Emily figured that that explained how she got from the floor to Emily’s bed. “Well, I might need your help today,” Emily said.
Going to visit a mysterious person that sent her vaguely threatening emails was... probably not the smartest thing Emily had ever done. In fact, it was quite the opposite. It was the biggest thing making her rest the night before troubled, and what had been at the centre of her mind the entire time she was in class.
Teddy yawned and rolled off the bed. “Why didn’t you just start with that,” she said.
Emily turned away as Teddy got undressed and started to put on her shorts and bear-print t-shirt. She only turned back when she heard Teddy having a hard time tying her shoes.
She was putting all of her hopes on the back of a girl who didn’t know how to keep her shoes on. That was not terribly reassuring.
“C’mon,” Emily said when everything was done and Teddy’s shows had acquired a nice pair of bows. “The faster we get there, the faster this will all be over.”
“Cool. Can we grab a bite to eat, Boss ?” Teddy asked as her hand slipped into Emily’s.
Emily nodded. “Certainly. On the way back.”
The walk out of the dorm was done in silence. Emily stepped out into a cloudy afternoon where the weather had taken a distinct turn towards the chilly. Not so cold that it was uncomfortably, but the sort of cold that reminded everyone that winter was right around the corner.
She had to pull her phone out to Oogle the address of the Dark Cup. It was supposed to be about four blocks away from the campus. Close enough that calling a taxi would feel like an indulgence, but far enough that she was afraid that she might work up a sweat on the way there.
She slid her phone into her purse. “Okay,” she said.
New Quest!
The Mark of A Villain
Impress upon the people of the Dark Cup that you are a Villain to be Feared.
Reward: 1 Skill Upgrade Points Per Persons Terrified. Villainy +1 per success!
Accept? Refuse?
New Quest!
A Rogue Delight
Make An Offer They Cannot Refuse
Reward: 1 Skill Upgrade Points Per Persons Intimidated. Scoundrel +1 per success!
Accept? Refuse?
Emily read the two quests. They seemed pretty similar to her at first glance, though one was definitely less evil than the other.
They were both shut off and removed from her line of sight.
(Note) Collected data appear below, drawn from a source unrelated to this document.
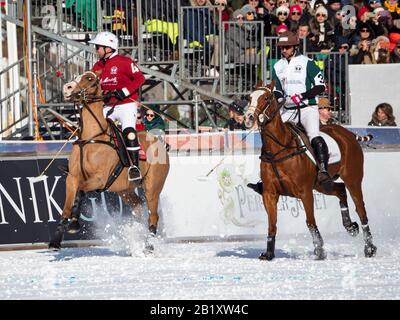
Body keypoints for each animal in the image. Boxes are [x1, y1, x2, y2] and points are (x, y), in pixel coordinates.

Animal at [48, 70, 170, 250]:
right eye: (77, 76)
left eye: (90, 78)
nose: (67, 88)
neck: (91, 137)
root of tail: (161, 142)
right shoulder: (72, 178)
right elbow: (66, 208)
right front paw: (56, 240)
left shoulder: (100, 179)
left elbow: (81, 192)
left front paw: (74, 224)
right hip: (124, 189)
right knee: (138, 206)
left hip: (152, 187)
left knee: (153, 216)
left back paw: (148, 246)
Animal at [244, 82, 378, 260]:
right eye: (249, 97)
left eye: (266, 98)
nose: (249, 117)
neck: (279, 150)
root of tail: (348, 133)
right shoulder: (269, 193)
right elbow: (272, 224)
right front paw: (269, 253)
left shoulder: (305, 192)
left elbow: (310, 222)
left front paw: (319, 250)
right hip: (322, 184)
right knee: (340, 190)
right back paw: (350, 226)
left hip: (353, 179)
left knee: (361, 208)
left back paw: (369, 248)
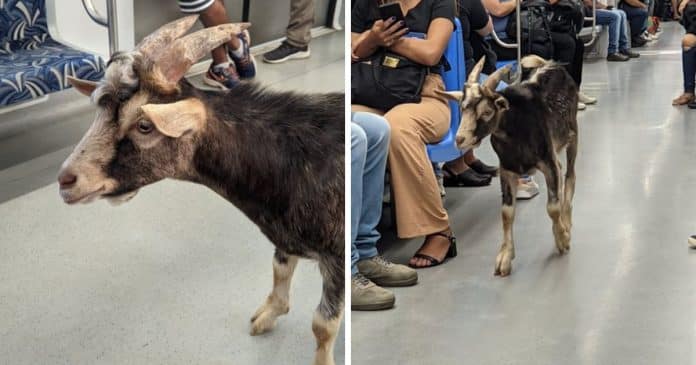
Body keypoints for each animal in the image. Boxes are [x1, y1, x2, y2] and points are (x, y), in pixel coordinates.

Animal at [57, 17, 346, 364]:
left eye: (144, 125)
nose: (66, 180)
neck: (297, 160)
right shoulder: (285, 236)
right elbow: (279, 272)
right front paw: (267, 316)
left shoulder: (339, 255)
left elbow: (323, 325)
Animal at [438, 55, 580, 274]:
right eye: (462, 108)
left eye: (487, 111)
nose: (460, 139)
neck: (517, 128)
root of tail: (551, 64)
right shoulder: (507, 169)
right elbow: (506, 213)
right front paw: (504, 257)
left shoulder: (547, 162)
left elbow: (552, 208)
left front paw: (563, 239)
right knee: (562, 169)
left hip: (572, 134)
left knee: (570, 175)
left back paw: (567, 220)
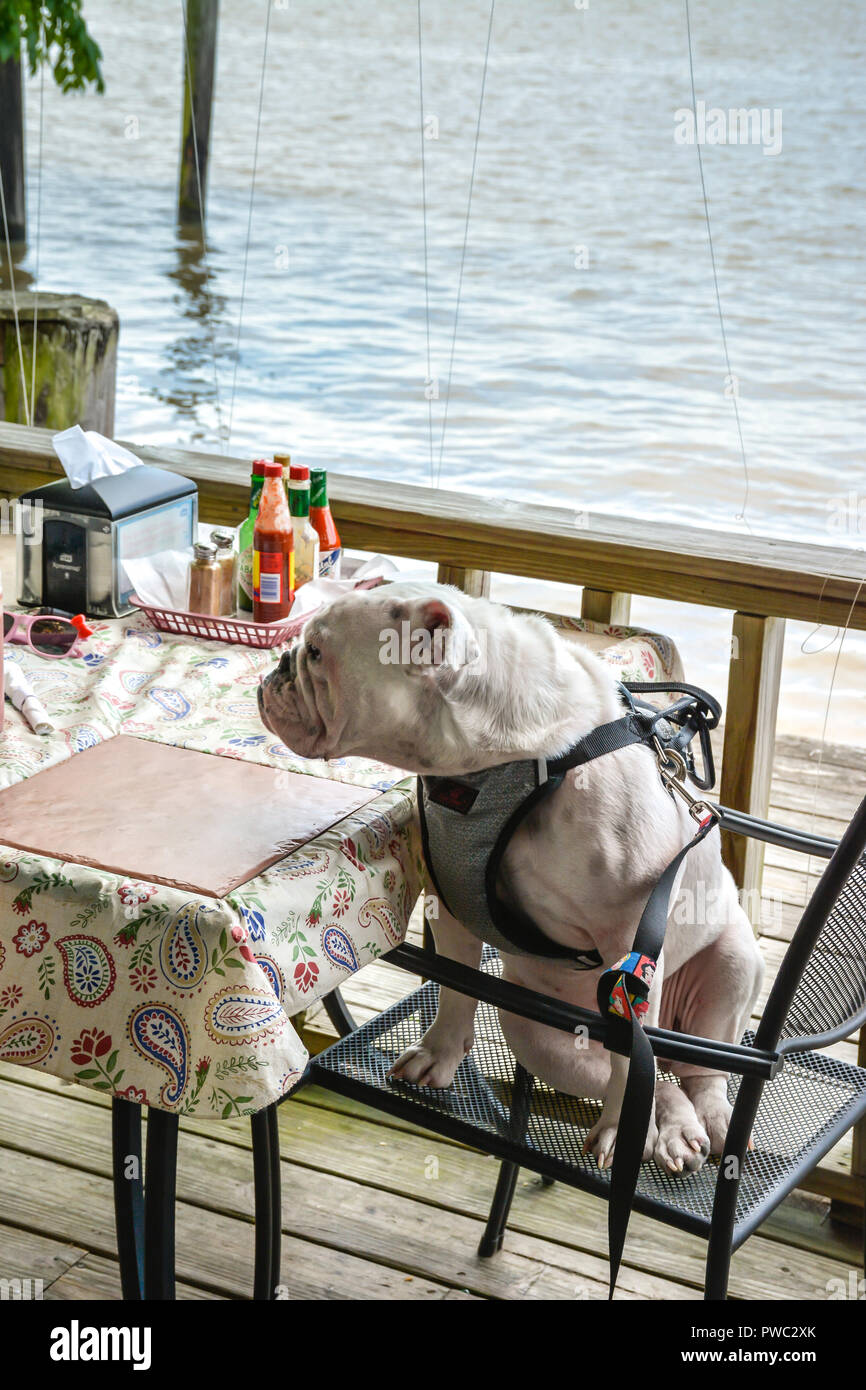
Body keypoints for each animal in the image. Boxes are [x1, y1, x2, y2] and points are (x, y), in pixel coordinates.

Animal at [261, 581, 761, 1167]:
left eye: (317, 653)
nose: (279, 663)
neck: (502, 759)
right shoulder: (450, 898)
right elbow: (457, 987)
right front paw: (438, 1055)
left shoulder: (630, 948)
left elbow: (625, 1064)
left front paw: (618, 1128)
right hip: (533, 1034)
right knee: (658, 1080)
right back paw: (674, 1126)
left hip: (731, 964)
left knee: (695, 1071)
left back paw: (707, 1120)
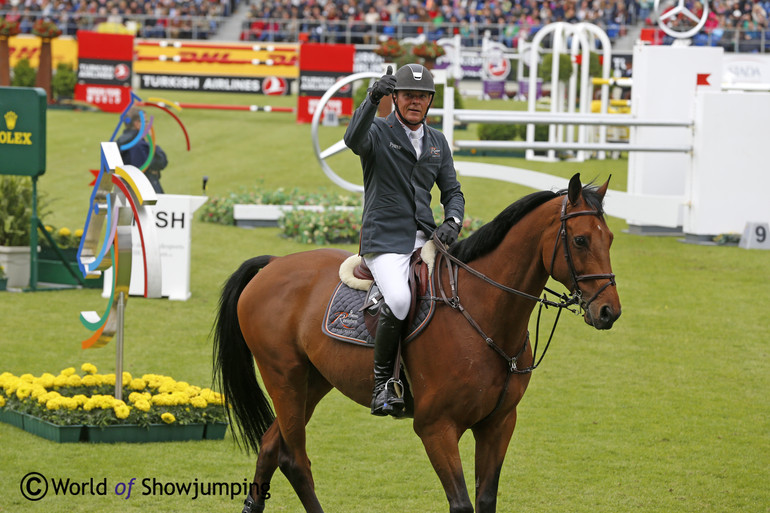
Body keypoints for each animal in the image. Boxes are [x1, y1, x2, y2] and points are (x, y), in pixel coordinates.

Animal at [213, 174, 620, 510]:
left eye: (611, 239)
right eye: (580, 240)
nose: (608, 311)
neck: (481, 313)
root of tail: (274, 263)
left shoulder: (498, 424)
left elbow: (486, 500)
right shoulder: (436, 428)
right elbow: (462, 503)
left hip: (312, 382)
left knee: (270, 446)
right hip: (284, 378)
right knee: (293, 459)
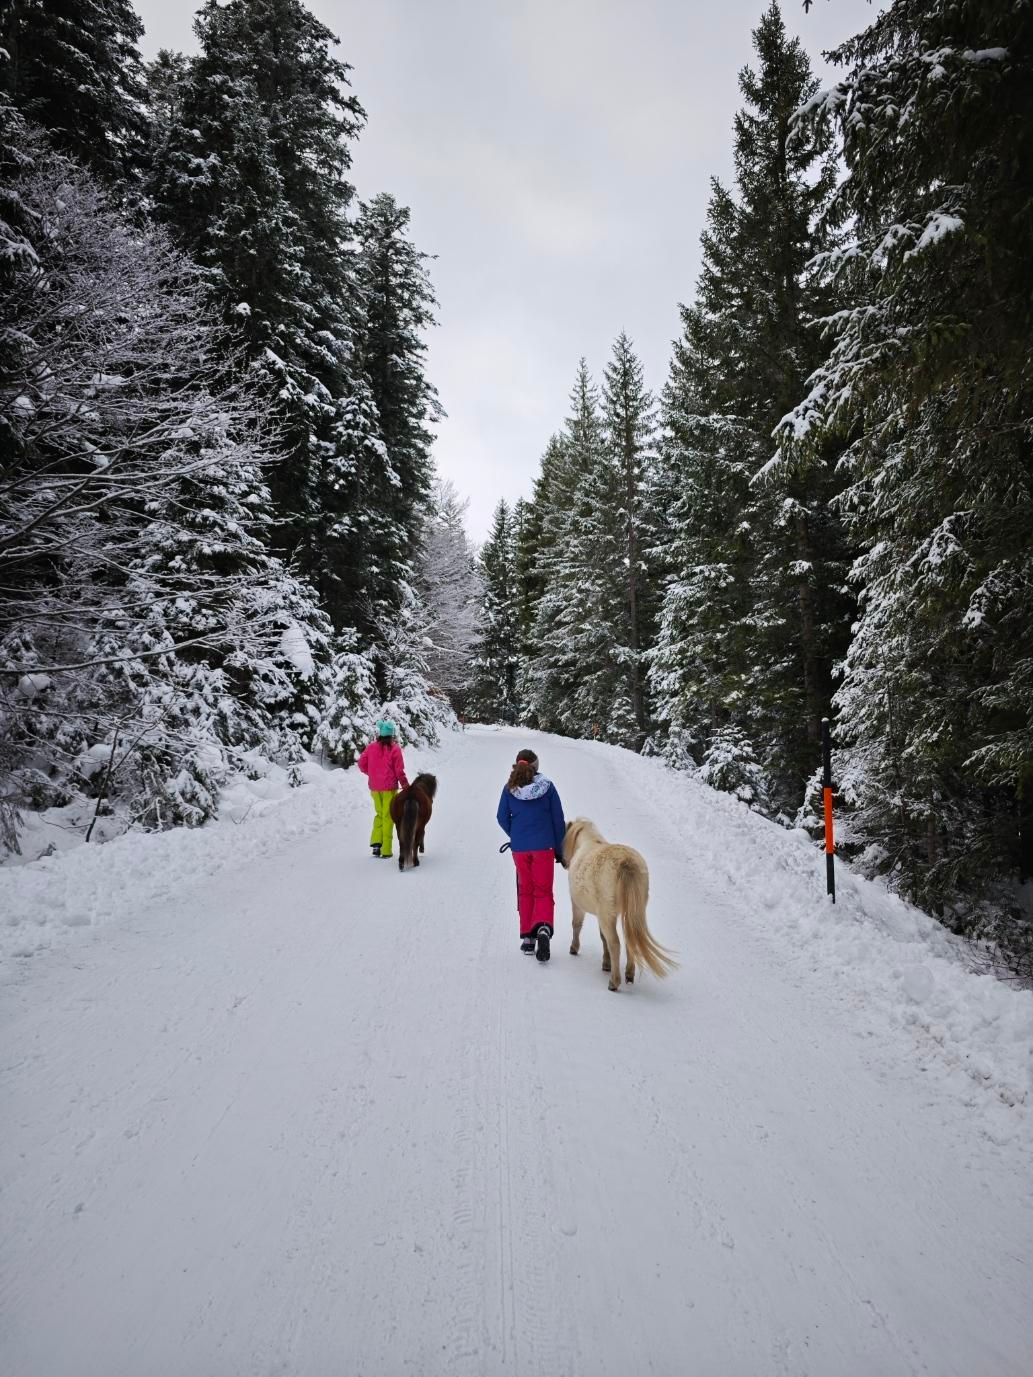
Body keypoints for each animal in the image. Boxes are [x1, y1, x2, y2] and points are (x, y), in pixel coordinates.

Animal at [562, 818, 677, 991]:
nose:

She didn’t want to play the system’s game of villains and rogues. She wanted... she didn’t know what she wanted, but she knew what she didn’t want.
“Come on, Teddy,” she said.
“Alright, Boss,” Teddy agreed.
Emily wasn’t out of shape, but she wasn’t exactly an athlete. The only sport she really played was a bit of badminton with her mom and a few older women at an indoor court every week, and sometimes she would use her dad’s little gym set up at home to burn off some excess anxiety. It kept her slim. That and the way she lost all appetite when stressed, which was always.
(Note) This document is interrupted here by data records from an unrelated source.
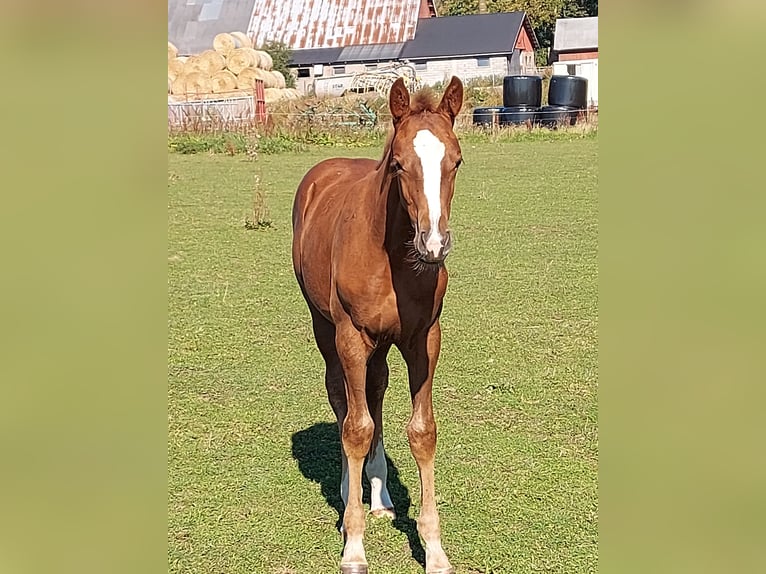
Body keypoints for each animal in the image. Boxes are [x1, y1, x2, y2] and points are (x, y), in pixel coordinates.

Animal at [292, 77, 462, 574]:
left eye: (457, 160)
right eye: (398, 163)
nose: (434, 244)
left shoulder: (424, 338)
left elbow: (422, 431)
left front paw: (434, 549)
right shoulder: (351, 335)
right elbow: (355, 427)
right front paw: (353, 546)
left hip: (384, 343)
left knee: (376, 390)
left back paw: (380, 496)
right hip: (325, 326)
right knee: (342, 398)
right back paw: (349, 490)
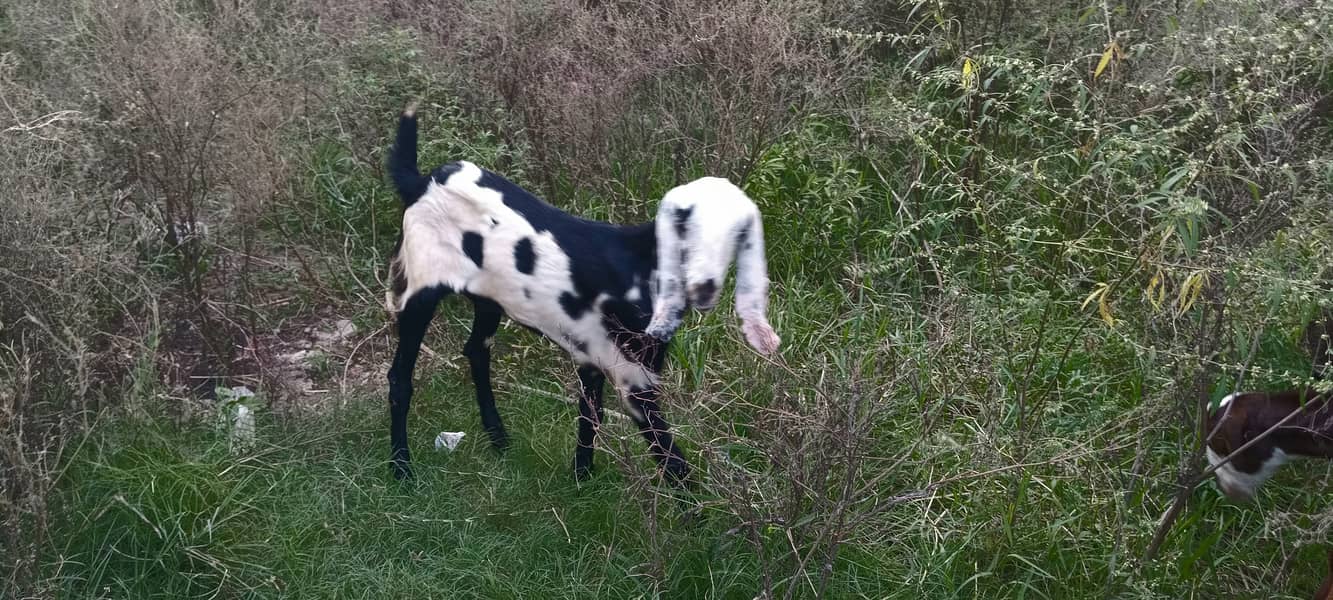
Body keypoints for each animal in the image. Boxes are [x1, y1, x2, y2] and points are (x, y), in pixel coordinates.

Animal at [383, 102, 778, 477]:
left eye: (735, 234)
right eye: (688, 226)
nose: (705, 286)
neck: (639, 263)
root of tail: (422, 182)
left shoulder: (594, 356)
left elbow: (590, 417)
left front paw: (581, 479)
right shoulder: (634, 380)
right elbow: (671, 459)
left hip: (489, 300)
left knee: (476, 352)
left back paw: (498, 438)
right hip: (421, 293)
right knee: (400, 378)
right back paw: (402, 469)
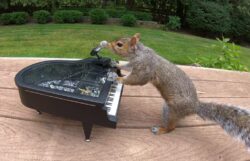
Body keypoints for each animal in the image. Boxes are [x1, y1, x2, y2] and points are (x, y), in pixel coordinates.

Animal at [103, 32, 250, 148]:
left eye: (119, 44)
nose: (107, 44)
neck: (140, 53)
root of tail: (194, 106)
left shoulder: (145, 68)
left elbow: (137, 79)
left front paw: (118, 78)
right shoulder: (134, 64)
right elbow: (127, 66)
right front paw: (115, 64)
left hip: (171, 110)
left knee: (172, 128)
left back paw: (160, 130)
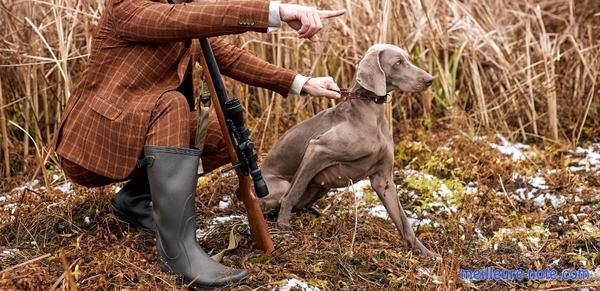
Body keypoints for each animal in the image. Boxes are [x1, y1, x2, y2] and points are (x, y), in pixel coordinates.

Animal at [258, 44, 436, 258]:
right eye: (398, 63)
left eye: (407, 59)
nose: (430, 79)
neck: (371, 116)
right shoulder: (316, 149)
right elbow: (292, 194)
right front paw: (283, 226)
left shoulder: (383, 178)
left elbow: (403, 221)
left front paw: (426, 252)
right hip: (281, 186)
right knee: (281, 198)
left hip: (321, 187)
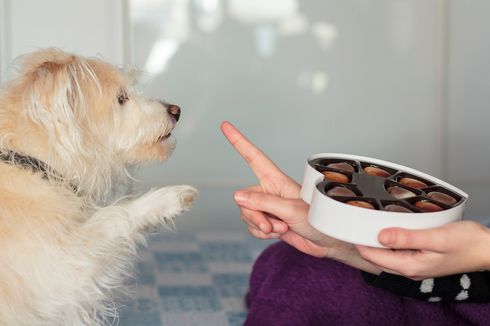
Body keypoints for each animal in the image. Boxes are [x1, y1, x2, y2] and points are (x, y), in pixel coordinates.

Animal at [0, 49, 197, 326]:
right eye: (121, 99)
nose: (176, 110)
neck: (33, 163)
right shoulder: (60, 270)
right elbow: (113, 216)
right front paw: (168, 198)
Still, by the time they had made it three blocks over, Emily was regretting wearing a sweater and a thick skirt. She would need a shower the moment she returned home or the sweatiness would bother her to no end.
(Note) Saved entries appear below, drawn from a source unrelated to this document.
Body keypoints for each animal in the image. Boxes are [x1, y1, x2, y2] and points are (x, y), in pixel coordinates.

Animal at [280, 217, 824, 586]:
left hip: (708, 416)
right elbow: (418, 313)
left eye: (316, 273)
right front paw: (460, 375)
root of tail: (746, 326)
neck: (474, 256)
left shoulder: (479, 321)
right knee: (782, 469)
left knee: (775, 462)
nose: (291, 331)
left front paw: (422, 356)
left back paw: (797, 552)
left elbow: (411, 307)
What if someone noticed and thought she was a slob. What if the mysterious person in the Dark Cup noticed?
Her worries grew into a grand crescendo that reached their climax when she stood before a little coffee shop and bistro set between a tanning house and a store that sold clothes for construction workers.
The old label at the front looked like it belonged in the seventies. Big mom-and-pop style lettering that read ‘The Dark Cup’ across a little awning over the front door.
She could barely see within, but the vague shapes through the frosted glass hinted at chairs and tables and people moving within.
Emily swallowed a gulp of air. “Here goes,” she said.